12. Common permission issues and source code troubleshooting

12.1 PermissionDeniedException

AccessControlService.checkAccess() failed

Check:

  • Is resource.domain_id within the caller’s visibility range?
  • Does resource.account_id match?
  • Are the project members correct?

12.2 API call error 531 - Insufficient permissions.

ApiServer:

API is not permitted for this role

Check if role_permissions is configured correctly.

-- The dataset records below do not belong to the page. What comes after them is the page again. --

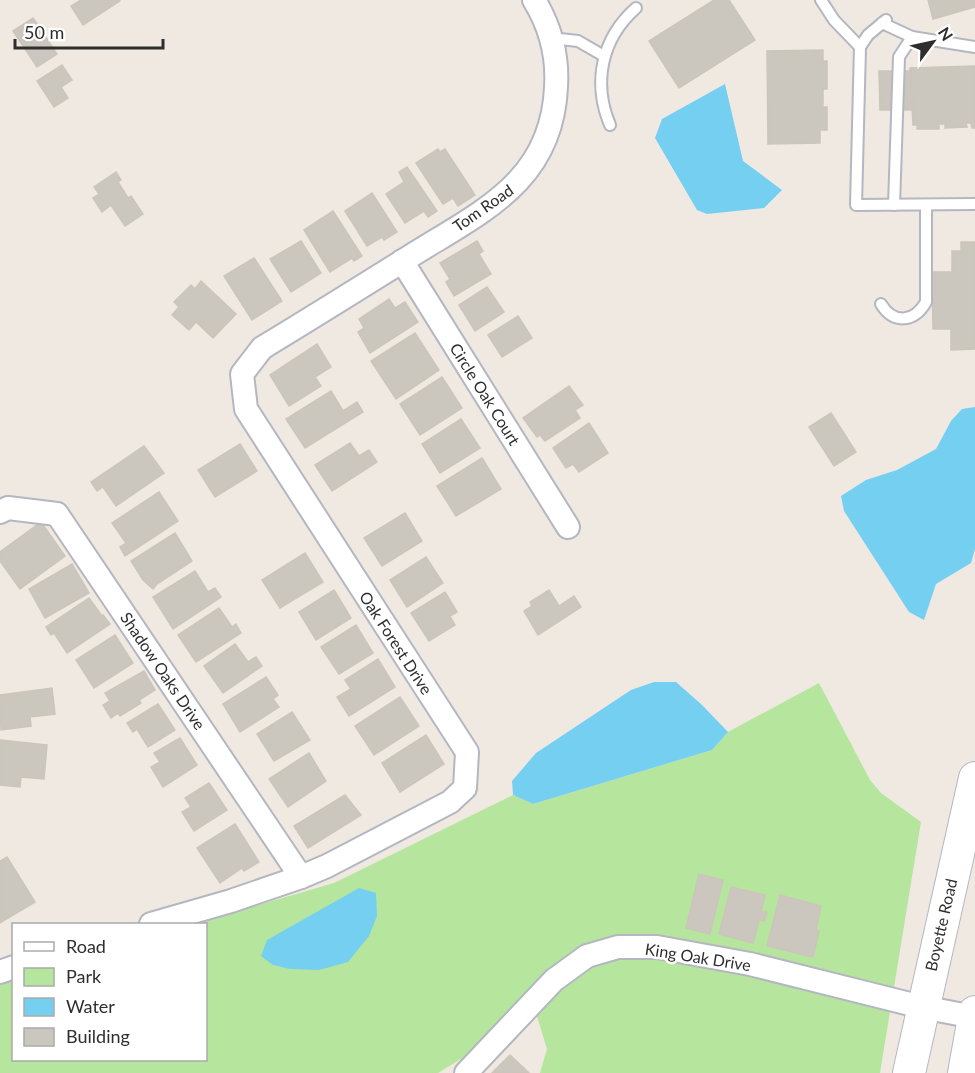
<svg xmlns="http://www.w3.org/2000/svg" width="975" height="1073" font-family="Lato,sans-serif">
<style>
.green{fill:#b6e59e}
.water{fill:#75cff0}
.building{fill:#cbc7bf;stroke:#cbc5ba;stroke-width:1.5}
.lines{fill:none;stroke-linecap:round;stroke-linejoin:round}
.lane-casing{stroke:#b4b7c1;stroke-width:14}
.street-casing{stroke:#b4b7c1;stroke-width:26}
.secondary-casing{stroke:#b4b7c1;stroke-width:34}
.lane{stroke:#fff;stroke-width:10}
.street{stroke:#fff;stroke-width:22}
.secondary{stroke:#fff;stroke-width:32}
.labels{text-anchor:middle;stroke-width:5;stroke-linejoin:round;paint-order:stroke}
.street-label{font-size:16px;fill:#2e2e2e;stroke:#fff}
</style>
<rect width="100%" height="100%" fill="#efe9e1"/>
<!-- green -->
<polygon class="green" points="819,683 870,780 881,793 921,822 880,1073 540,1073 547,1049 536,1013 438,1073 0,1073 0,981 13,977 14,1060 206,1060 206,924 193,924 334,883 513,795 533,804 712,750 728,732"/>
<!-- water -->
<g class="water">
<polygon points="725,84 743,161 782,190 764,208 707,214 697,210 655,138 662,119"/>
<polygon points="975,407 975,549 971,563 936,584 924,620 909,612 844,511 841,496 866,480 897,470 936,449 951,421 962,409"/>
<polygon points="654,682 676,682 702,705 728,732 712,750 533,804 513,795 512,781 536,753 631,690"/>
<polygon points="359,888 376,893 377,916 369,936 348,962 319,970 290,969 273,965 261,956 267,940"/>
</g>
<!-- building -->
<g class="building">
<polygon points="81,0 119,0 120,1 83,25 71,6"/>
<polygon points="714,0 729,0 755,40 679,88 649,41"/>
<polygon points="928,0 975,0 975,7 933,19"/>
<polygon points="33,18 57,54 37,67 13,31"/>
<polygon points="823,50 823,61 827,61 827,89 823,89 823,107 827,107 827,130 820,130 820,143 768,144 767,51"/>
<polygon points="62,65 72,80 61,87 68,98 54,107 37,81"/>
<polygon points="975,66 975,128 972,128 971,123 966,123 967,127 945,128 945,124 939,124 939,129 917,129 917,125 913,125 910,68"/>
<polygon points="879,71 911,71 912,110 880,110"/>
<polygon points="438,149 440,152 445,149 475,195 458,206 453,198 443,204 416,163"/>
<polygon points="407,167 437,211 428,217 424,211 405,223 386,194 404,182 399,172"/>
<polygon points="116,172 121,180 118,182 128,198 131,196 143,214 125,226 111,205 102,212 93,198 99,194 94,187"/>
<polygon points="372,193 397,232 384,240 382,237 367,246 345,211"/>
<polygon points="333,211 362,256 354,261 352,258 330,272 304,230"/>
<polygon points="301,241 321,273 291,292 270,259"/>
<polygon points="477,241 483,251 479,254 491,274 454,296 446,282 450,279 440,263"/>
<polygon points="961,242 975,242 975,349 951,350 951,329 933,329 932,272 952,272 952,251 961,251"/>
<polygon points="254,258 282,301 252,320 224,276"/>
<polygon points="201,281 236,314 213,338 196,322 189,330 172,315 179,307 174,302 191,285 195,289"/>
<polygon points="487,287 504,312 475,331 459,305"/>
<polygon points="389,299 395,308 405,302 418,322 370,353 358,332 364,328 359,319"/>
<polygon points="518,316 532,338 502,357 488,335"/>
<polygon points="415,333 439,370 396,399 371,361"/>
<polygon points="317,344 331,367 315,377 321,386 289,406 270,375"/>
<polygon points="442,377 462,408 420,435 400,404"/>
<polygon points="569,386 583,405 575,410 580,418 545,441 540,435 537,437 523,418"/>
<polygon points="331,391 343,411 357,402 363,412 305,448 286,419"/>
<polygon points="831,413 856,452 834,466 809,427"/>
<polygon points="461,419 480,448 440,473 422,444"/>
<polygon points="589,423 608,453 579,472 573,464 566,468 553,448"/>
<polygon points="350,443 359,456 369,450 377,462 332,491 315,465"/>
<polygon points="240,444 257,471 215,497 198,470"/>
<polygon points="144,446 164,473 116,506 103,487 97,491 91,482"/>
<polygon points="482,458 501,489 456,516 437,486"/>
<polygon points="159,492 178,521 125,556 120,547 126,543 112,523"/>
<polygon points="405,513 422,541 382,566 364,538"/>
<polygon points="41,522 65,556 20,589 0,561 0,552"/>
<polygon points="175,533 192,561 157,584 153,589 143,580 131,561"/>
<polygon points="305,553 323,582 280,608 262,580"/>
<polygon points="426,557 443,583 407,607 390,580"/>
<polygon points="72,564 89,593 45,618 29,589"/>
<polygon points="195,571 208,592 215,588 221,597 173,629 153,597"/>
<polygon points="334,590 351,618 316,640 299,612"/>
<polygon points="549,590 559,606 574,596 581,607 538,635 524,611 532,606 530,602"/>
<polygon points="445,592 457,612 450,616 455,625 429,641 411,613"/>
<polygon points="89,598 102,616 103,615 110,624 67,653 54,633 51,635 46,627"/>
<polygon points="219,608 232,627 236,624 241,633 196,662 178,635"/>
<polygon points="356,625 373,653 339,674 321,647"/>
<polygon points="115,635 133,663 94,688 76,660"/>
<polygon points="235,644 248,662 256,657 262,666 223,693 204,666"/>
<polygon points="378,659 395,687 349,716 337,697 351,689 345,680"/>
<polygon points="144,671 155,690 139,700 141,703 120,716 118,713 111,718 103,705 110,701 105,693"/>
<polygon points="266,677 278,695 273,699 279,707 240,732 223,704"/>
<polygon points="52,688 55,714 30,717 31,726 1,730 0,695"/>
<polygon points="400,697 419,726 374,755 355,726"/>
<polygon points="158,704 175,730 148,747 137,729 133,732 127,723"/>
<polygon points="292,712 310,740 274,761 257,734"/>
<polygon points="426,735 444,764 400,792 382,763"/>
<polygon points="180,738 197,765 163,787 151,767 160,762 154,753"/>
<polygon points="0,740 47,745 44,779 21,777 20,787 0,785"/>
<polygon points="309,753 326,781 288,807 269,779"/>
<polygon points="209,783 227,810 194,831 182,812 191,807 185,798"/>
<polygon points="345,795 361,815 308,848 294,826"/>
<polygon points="235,824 259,862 244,871 242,868 220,883 197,848"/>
<polygon points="7,857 35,902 0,923 0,861"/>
<polygon points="699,874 723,880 710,934 686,928"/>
<polygon points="731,887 765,895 761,911 767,912 764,921 759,920 753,943 719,934"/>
<polygon points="780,895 821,906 816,930 819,931 813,957 767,946"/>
<polygon points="510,1055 529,1073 492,1073"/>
</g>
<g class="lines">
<defs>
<g id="lane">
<polyline points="821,0 834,20 860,47"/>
<polyline points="886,20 868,35 860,47 856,205 975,204"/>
<polyline points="882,23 912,37 975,47"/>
<polyline points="551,38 578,41 604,56"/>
<path d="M610,125C592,82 602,38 636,8"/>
<polyline points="894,205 899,57 912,37"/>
<path d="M881,304C893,324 914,323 926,302V205"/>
</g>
<g id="street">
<polyline points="402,261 568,527"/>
<polyline points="0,512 8,508 57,514 301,877"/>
<path d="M151,924L231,901L301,877L327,866L450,802L465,788L467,752L246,409L242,374L262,348C310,319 358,289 406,259C478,213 552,184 556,87C558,56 550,26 534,0"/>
<polyline points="0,972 14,967"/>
<polyline points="466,1073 554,980 587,956 618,947 657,947 750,964 922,1007 974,1017"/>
</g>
<g id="secondary">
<polyline points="909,1073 975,778"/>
<polyline points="964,1073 975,1012"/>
</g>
</defs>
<!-- lane casing -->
<use href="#lane" class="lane-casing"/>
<!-- street casing -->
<use href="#street" class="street-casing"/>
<!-- secondary casing -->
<use href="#secondary" class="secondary-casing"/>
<!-- lane -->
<use href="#lane" class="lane"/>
<!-- street -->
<use href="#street" class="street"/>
<!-- secondary -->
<use href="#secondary" class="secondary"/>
</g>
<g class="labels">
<!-- street labels -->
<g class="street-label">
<text transform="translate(483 208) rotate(-35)" y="6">Tom Road</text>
<text transform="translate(485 394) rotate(58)" y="6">Circle Oak Court</text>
<text transform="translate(396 643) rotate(57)" y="6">Oak Forest Drive</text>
<text transform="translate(163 671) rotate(56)" y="6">Shadow Oaks Drive</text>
<text transform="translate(941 925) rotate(-77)" y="6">Boyette Road</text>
<text transform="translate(698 957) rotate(9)" y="6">King Oak Drive</text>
</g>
</g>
<!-- legend -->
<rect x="12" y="923" width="195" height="138" fill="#ffffff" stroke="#ababab" stroke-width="1.5"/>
<rect x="24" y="942" width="30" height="9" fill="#ffffff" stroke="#ababab" stroke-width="1.5"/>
<text x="66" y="953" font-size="18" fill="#2e2e2e">Road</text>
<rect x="24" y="968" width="30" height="18" fill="#b6e59e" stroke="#ababab" stroke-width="1.5"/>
<text x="66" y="983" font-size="18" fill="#2e2e2e">Park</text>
<rect x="24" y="998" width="30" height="18" fill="#75cff0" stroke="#ababab" stroke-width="1.5"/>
<text x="66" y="1013" font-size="18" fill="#2e2e2e">Water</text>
<rect x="24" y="1028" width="30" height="18" fill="#cbc7bf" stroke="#ababab" stroke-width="1.5"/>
<text x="66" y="1043" font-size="18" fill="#2e2e2e">Building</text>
<!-- north arrow -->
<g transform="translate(933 42) rotate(57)" stroke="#ffffff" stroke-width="4.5" paint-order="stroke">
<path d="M0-4.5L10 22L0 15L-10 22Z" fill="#2e2e2e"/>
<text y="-9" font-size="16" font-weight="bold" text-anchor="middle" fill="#2e2e2e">N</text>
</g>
<!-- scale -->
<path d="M15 39v9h148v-9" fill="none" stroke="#2e2e2e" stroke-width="3"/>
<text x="24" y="39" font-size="18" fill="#2e2e2e" stroke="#ffffff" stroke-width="4.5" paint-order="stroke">50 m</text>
</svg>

12.3 Resources are “domain isolated”

If the VM belongs to a subdomain, but the caller is in a sibling domain:

Domain mismatch

13. Summary

CloudStack’s user system consists of the following components:

  • Domain (Domain Level): Determines the visibility scope
  • Account (Resource Ownership): Determines resource ownership
  • User (Login Principal)
  • Project (Shared Account)
  • Role (Role)
  • AccessControlService (Access Control Service)
  • Authorized rules for @APICommand

While CloudStack’s multi-tiered ACL model is complex, its source code is very clear: it always revolves around validating the resource’s account/domain fields.